--- MATERIAL PROVIDED ---
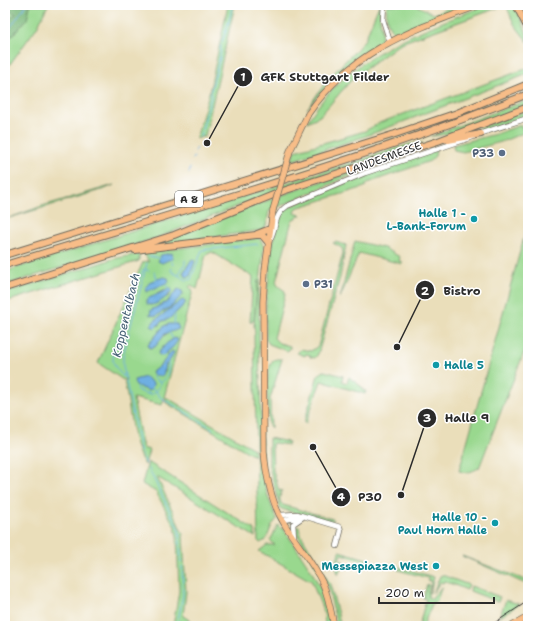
<svg xmlns="http://www.w3.org/2000/svg" width="533" height="631" font-family="'Shantell Sans',sans-serif">
<rect width="100%" height="100%" fill="#fff"/>
<filter id="ink" filterUnits="userSpaceOnUse"><feTurbulence type="fractalNoise" baseFrequency=".025" numOctaves="2"/><feDisplacementMap in="SourceGraphic" scale="8" xChannelSelector="R" yChannelSelector="G"/><feConvolveMatrix kernelMatrix="1 2 1 2 8 2 1 2 1" color-interpolation-filters="sRGB"/></filter>
<filter id="wash" filterUnits="userSpaceOnUse"><feTurbulence type="fractalNoise" baseFrequency=".012" numOctaves="4" result="noise"/><feDisplacementMap in="SourceGraphic" scale="16" xChannelSelector="R" yChannelSelector="G"/><feGaussianBlur stdDeviation="0.9" result="paint"/><feColorMatrix in="noise" values="0 0 0 0 0 0 0 0 0 0 0 0 0 0 0 0 0 1.4 0 .05"/><feComposite in="paint" operator="in"/></filter>
<g filter="url(#wash)">
<rect width="100%" height="100%" fill="#eadeba"/>
<path fill="#99d88e" stroke="#62825c" fill-rule="evenodd" d="M5 5H13L7 9 17 14 5 26Z
M30 5H48L37 27 5 71V40L6 38 12 36 27 19Z
M228 5H235L205 136 196 139 209 93Z
M379 5H381C377 16 384 32 381 39 379 46 363 52 357 57 338 72 323 90 307 109L327 80 358 48 365 39Z
M387 5H416L434 14 455 5H473L399 33C386 31 386 16 387 5Z
M487 5H515C519 17 528 30 528 42L514 24 506 5 401 43 353 78 320 116 307 122C350 54 416 32 487 5Z
M528 68V74L366 136 291 161 295 151 365 131 379 123Z
M528 100V104C503 114 456 136 431 136Z
M528 110V114L490 129 458 136Z
M518 126H521L523 130 528 129V131L501 142 463 152 454 150 453 145 496 134Z
M419 143H423L284 188 156 238 5 285V272L13 269 410 144Z
M436 150 435 156 430 161 368 183 365 187 296 208 294 213 301 215 292 220 276 282 278 286 285 291V295L274 338 279 343 290 346V349L287 351 269 344 266 339V303L271 255 277 220 284 209 367 174Z
M368 168 269 211 266 226 262 230 151 246C223 219 293 187 368 168Z
M114 185 105 189 9 218 42 206Z
M527 226 528 342 479 468C472 471 469 474 459 471Z
M258 238 261 240 264 247 259 290V355L263 475 268 497 277 519 272 525 266 540 260 543 258 541 254 335 255 334 254 325 258 280 254 319 251 323 250 322 253 277 212 252 206 255 197 289 191 285 189 287 193 290 162 405 133 398 143 448 149 450 145 465C130 443 131 407 124 382L127 379 123 380 98 363 143 262 146 261 149 262 144 253ZM166 289 170 294 169 296 150 305 151 297ZM178 289 183 292 172 306 156 316 151 310 167 302ZM185 304 171 317 161 322 158 326 154 321 176 305ZM169 324V332C162 336 159 344 152 348L148 345 164 326ZM174 338V346L163 356 162 348ZM172 352 171 359 166 364 165 372H152L161 365Z
M355 241 384 248 400 257 399 261 403 262 402 264 359 253 340 298Z
M335 242 346 245 340 277 318 354 315 358 310 357V355L306 354 305 356 297 353 301 349 311 351 318 346 343 253 342 248 333 243Z
M139 254V261L5 302V293L113 259Z
M277 359H282L270 399 271 428 268 424C268 408 264 372 273 360Z
M324 371 343 376 342 381 347 383 349 377 363 388V391H366L365 394 321 381 306 423H304L318 375Z
M166 397 254 449V456L165 402Z
M269 438 289 442 288 445 274 443 272 444 273 470 279 491 282 490C280 496 278 501 283 505L333 519V521C324 519 284 511 280 508L269 466Z
M148 462 255 530V537L157 477 183 534 186 592 183 616 199 626H173L179 591 177 537 175 527 156 492 142 484Z
M278 525 281 529 283 528C304 561 326 585 331 626H325L324 613 311 580H309L259 551 267 545H275L270 541Z
M296 527H299L300 533 330 584 341 626H337L328 586 297 534 295 528Z
M339 551 367 559V562L341 554 339 560 343 561 338 575 336 565Z
M462 556 528 581V585Z
M399 567 434 577 430 593 431 581H428V578L398 570Z
M442 575 469 585 467 590 444 581 443 583 440 582 433 593 440 576Z
M427 584 429 585 428 597 432 599 442 586 436 603 433 602 423 626H419L426 599 423 598Z
M471 586 500 597 498 602 470 591Z
M506 600 519 604 499 618Z"/>
<path fill="#7ab879" stroke="#527252" d="M13 5H30L27 19 12 36 7 38 5 40V26L10 18 16 14 7 9Z"/>
<path fill="#6eafe2" stroke="#4c6d86" d="M172 253 173 258 162 263 158 261 161 255Z
M192 259 195 261 190 276 186 277 183 273Z
M164 277 168 278 169 282 146 292 145 288 151 281Z
M171 288 172 291C167 297 155 308 147 304V299Z
M178 289 182 291 183 294 172 306 156 316 150 315 151 310 167 302Z
M182 300 185 301V304L169 319 162 321 155 328 151 326 154 321Z
M169 324H177L179 329 165 334 155 347 149 348 148 345 164 326Z
M175 338 178 340 174 346 163 356 159 355 158 353 167 343Z
M172 351 174 352 171 359 166 364 163 376 153 375 152 372 161 365Z
M145 377 153 383V386L149 391 135 385 134 380Z"/>
<g fill="none" stroke-linecap="round" stroke-linejoin="round">
<path stroke="#6eafe2" stroke-width="1" d="M5 35 26 5
M222 42C226 31 231 17 232 5
M200 137 211 97V90L220 57 221 45
M195 151 197 148
M193 159 194 157
M189 173 190 168
M149 256 158 258
M170 258 173 265
M172 268 171 270 172 272 187 280 191 279 202 250 258 244
M145 269 149 271
M154 272 157 278
M179 274 185 264V260
M166 283 168 289
M174 324 175 314
M169 332 173 339
M155 375 153 377 157 381
M159 376 157 381 160 382
M125 378C120 373 114 367 113 360 112 352 138 277 144 269
M137 387V390C150 396 156 397 161 382 168 379 169 369 168 362
M150 388 156 391 160 397 213 429
M141 391 142 388
M148 394 149 391
M146 464 140 450 123 366V355L147 263
M148 467 179 530 181 562
M177 626 183 595 182 566"/>
</g>
</g>
<g filter="url(#ink)">
<g fill="none" stroke-linecap="round" stroke-linejoin="round">
<g stroke="#6e6a5d" stroke-width="6">
<path id="minor" d="M384 5 383 20 390 42
M479 134 528 118
M269 241C277 229 273 215 287 206L365 173 473 137
M280 515 297 514 340 527 341 531 337 546
M282 520 299 518
M294 537 293 524 303 517"/>
</g>
<g stroke="#6e6a5d" stroke-width="7">
<path id="major" d="M308 114C352 50 410 31 480 5
M273 210 265 270 263 302 264 451C266 476 271 503 285 525 297 545 313 562 323 584 329 598 331 612 334 626
M512 626 528 617
M525 626 528 624"/>
</g>
<g stroke="#6e6a5d" stroke-width="8">
<path id="highway" d="M516 5 528 29
M448 140 481 134
M257 234 270 229
M135 250 256 235H262L268 242
M5 255 395 134 457 113 528 84
M5 265C180 211 358 162 528 94
M5 288 174 235 283 191 438 141 528 107"/>
</g>
<use href="#minor" stroke="#fff" stroke-width="4.5"/>
<use href="#major" stroke="#f7bd88" stroke-width="5.5"/>
<use href="#highway" stroke="#f7bd88" stroke-width="6"/>
<path stroke="#2b2b2b" stroke-width="1" d="M490 626 528 601"/>
<g stroke="#6e6a5d" stroke-width="7" stroke-linecap="butt">
<path id="major-bridge" d="M273 210 290 151 308 114"/>
</g>
<use href="#major-bridge" stroke="#f7bd88" stroke-width="5.5"/>
</g>
</g>
<g fill="#5c6f8a" stroke="#fff" stroke-width="1.5">
<circle cx="502" cy="153" r="4"/>
<circle cx="306" cy="284" r="4"/>
</g>
<g fill="#0f9aa8" stroke="#fff" stroke-width="1.5">
<circle cx="474" cy="219" r="4"/>
<circle cx="436" cy="365" r="4"/>
<circle cx="495" cy="523" r="4"/>
<circle cx="436" cy="566" r="4"/>
</g>
<g text-anchor="middle" stroke-width="3" stroke-linejoin="round" paint-order="stroke">
<rect fill="#fff" stroke="#6b6b6b" stroke-width="1" x="175" y="191" width="28" height="16" rx="3"/>
<g font-size="10" font-weight="bold" fill="#2b2b2b">
<text x="189" y="203">A 8</text>
</g>
<g font-size="11" font-weight="bold" fill="#4e5e75" stroke="#fff" text-anchor="end">
<text x="494" y="157">P33</text>
<text x="314" y="288" text-anchor="start">P31</text>
</g>
<g font-size="11" fill="#2b2b2b" stroke="#fff">
<text transform="translate(384 158) rotate(-20)" y="4">LANDESMESSE</text>
</g>
<g font-size="11" font-weight="bold" fill="#0d838f" stroke="#fff" text-anchor="end">
<text x="466" y="217">Halle 1 -<tspan x="466" dy="13">L-Bank-Forum</tspan></text>
<text x="444" y="369" text-anchor="start">Halle 5</text>
<text x="487" y="521">Halle 10 -<tspan x="487" dy="13">Paul Horn Halle</tspan></text>
<text x="428" y="570">Messepiazza West</text>
</g>
<g font-size="12" font-style="italic" fill="#466074" stroke="#fff">
<text transform="translate(126 315) rotate(-77)" y="4">Koppentalbach</text>
</g>
</g>
<path fill="none" stroke="#2b2b2b" stroke-width="1.5" d="M207 143L243 77M397 347L425 290M401 495L427 418M313 447L341 497"/>
<g fill="#2b2b2b" stroke="#fff" stroke-width="1.5">
<circle cx="207" cy="143" r="4"/>
<circle cx="397" cy="347" r="4"/>
<circle cx="401" cy="495" r="4"/>
<circle cx="313" cy="447" r="4"/>
<circle cx="243" cy="77" r="10"/>
<circle cx="425" cy="290" r="10"/>
<circle cx="427" cy="418" r="10"/>
<circle cx="341" cy="497" r="10"/>
</g>
<g font-size="12" text-anchor="middle" font-weight="bold" fill="#fff">
<text x="243" y="81">1</text>
<text x="425" y="295">2</text>
<text x="427" y="422">3</text>
<text x="341" y="501">4</text>
</g>
<g font-size="12" text-anchor="middle" font-weight="bold" fill="#2b2b2b" stroke="#fff" stroke-width="3" stroke-linejoin="round" paint-order="stroke">
<text x="325" y="81">GFK Stuttgart Filder</text>
<text x="462" y="295">Bistro</text>
<text x="467" y="422">Halle 9</text>
<text x="370" y="501">P30</text>
</g>
<rect width="533" height="631" fill="none" stroke="#fff" stroke-width="20"/>
<path d="M379 597v6h115v-6" fill="none" stroke="#2b2b2b" stroke-width="2"/>
<text x="385" y="597" font-size="12" fill="#2b2b2b" stroke="#ffffff" stroke-width="3" paint-order="stroke">200 m</text>
</svg>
---
PROBLEM: Copy each line in the entries above where "highway" turns up.

OUTPUT FOR THIS TASK:
<path id="highway" d="M516 5 528 29
<use href="#highway" stroke="#f7bd88" stroke-width="6"/>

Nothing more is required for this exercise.